March 12th, 2015
The Privacy of Regulators
By Emily Naphtal
Recently, the New York Times interviewed the “flip phone caucus”, a group of Senators that barely uses email. For many of these Senators, such as Charles Schumer (D, New York), Lindsey Graham (R, North Carolina), John McCain (R, Arizona), and Orrin Hatch, (R, Utah), this may just be a habit formed over many years of operating in the political world without email. However, the article concludes by lauding the foresight of these Senators – stating that not using email is “a very smart way to avoid embarrassment and possibly jail.”
This suggestion that individuals should “just opt out” of various trappings of modern technology if they want to maintain their privacy has been frequently advanced in discussions on U.S. consumer protection. For example, if a certain service provider such as Facebook updates its privacy policy, users theoretically have a choice to continue using the service or to discontinue their use.

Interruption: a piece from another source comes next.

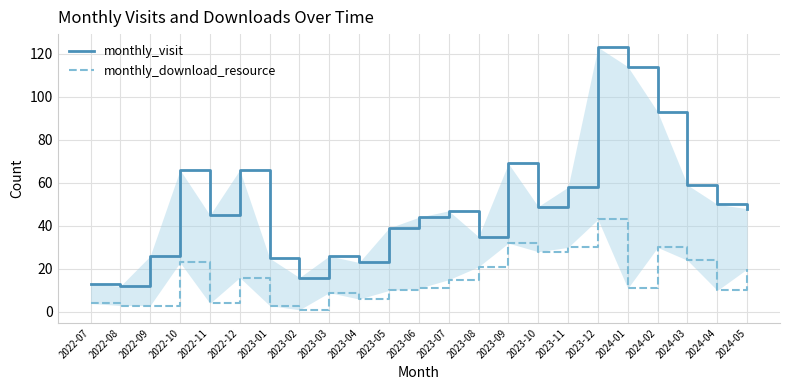

How many data points in monthly_visit are above 47?

11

However, opt out is not a straight-forward policy for most consumers to understand or implement in a world of interconnected marketing agencies, data collection, and usage. The flip phone caucus Senators have aides to handle their various necessary electronic communications. Most Americans do not enjoy this privilege and must use the internet to fulfill their occupations as well as carry out personal commercial transactions and research.
Companies record and store information about individuals’ movements from webpage to webpage as they browse the internet. Some industry self regulating agencies such as the Network Advertising Initiative (NAI) offer the option to opt out of their customizing advertisement infrastructure. Just by visiting the NAI website, I discovered that 93 different NAI members currently track my internet usage through cookies in order to provide me with targeted advertising. While I can opt out of “internet advertising delivered to [my] device via HTTP cookies,” my opt out through their trade organization covers neither non NAI members, nor the use of other technologies besides http cookies by NAI members. NAI states that a mechanism for opting out of these other tracking devices is in development. Also, critical to note, opting out of NAI members’ tracking does not affect the storing and sharing of information by various social networking or email services with which I elect to share how I am feeling, where I am going, and the identities of my friends.

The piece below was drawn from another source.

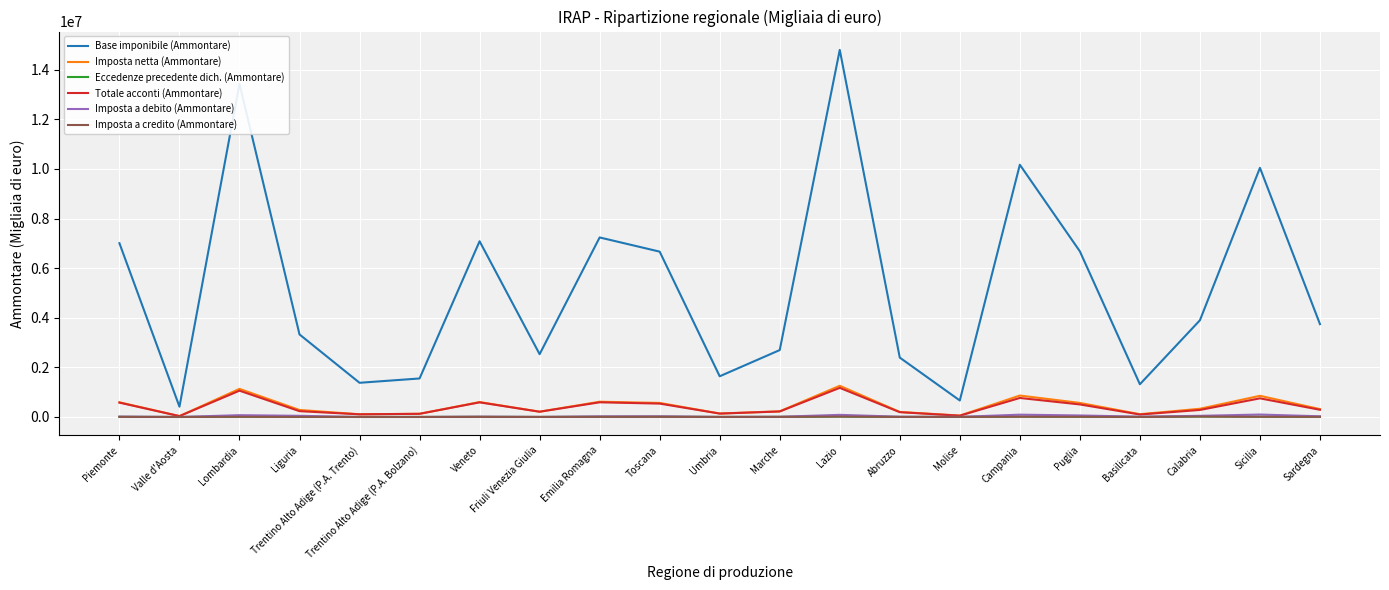

Which series has the widest spread of values?

Base imponibile (Ammontare)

A Time journalist recently discovered that opting out of online data collection required behavior that made her appear anti-social and even criminal. The goal of her experiment was to hide her pregnancy from the data collection “bots” on the internet. To accomplish this, she only paid for purchases with cash and prepaid gift cards, only visited baby related websites through Tor, a private browser that routes an individual’s traffic through foreign servers, and she attempted to convince all her acquaintances not to mention the pregnancy on social networking sites. She says this quest forced her into increasingly awkward interactions with family members and the wider world. She deleted an uncle from facebook after he mentioned her pregnancy in a message (which he mistakenly thought was private). And the corner store put her on a watch list for her abnormal purchasing behavior.
Lest consumers become too alarmed they should know that the law does adequately protect information about personal movie rentals. In 1987, a member of the media obtained Robert Bork’s video rental records and they surfaced as part of his contentious and ultimately unsuccessful Supreme Court nomination hearing. In response, Congress made it a crime to disclose video, DVD, and video game rentals without specific consumer consent. 18 U.S.C. § 2710. Companies such as Netflix are still fighting to change this law in order to integrate their products with social media websites.

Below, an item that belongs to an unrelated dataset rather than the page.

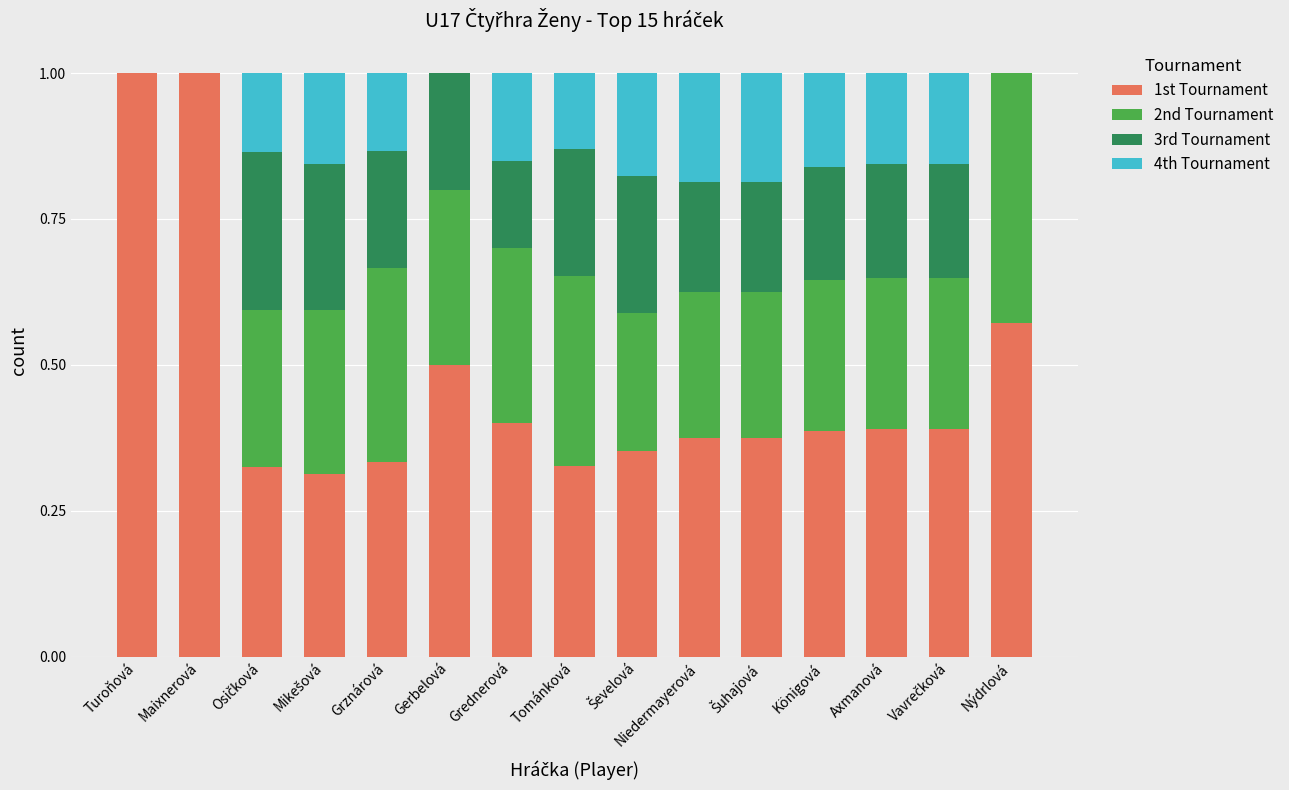

How many data points does each series have?

15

Perhaps this strangely specific law sheds light on what must happen in order to safeguard the internet privacy of ordinary Americans. Members of Congress must feel that the current dragnet data collection regime threatens their own privacy, their own reputations, and their own jobs, just as they did with respect to movie rental information following the Bork hearing. Until that fated day arrives, Americans who value their privacy can attempt to follow the lead of the Senate’s flip-phone caucus.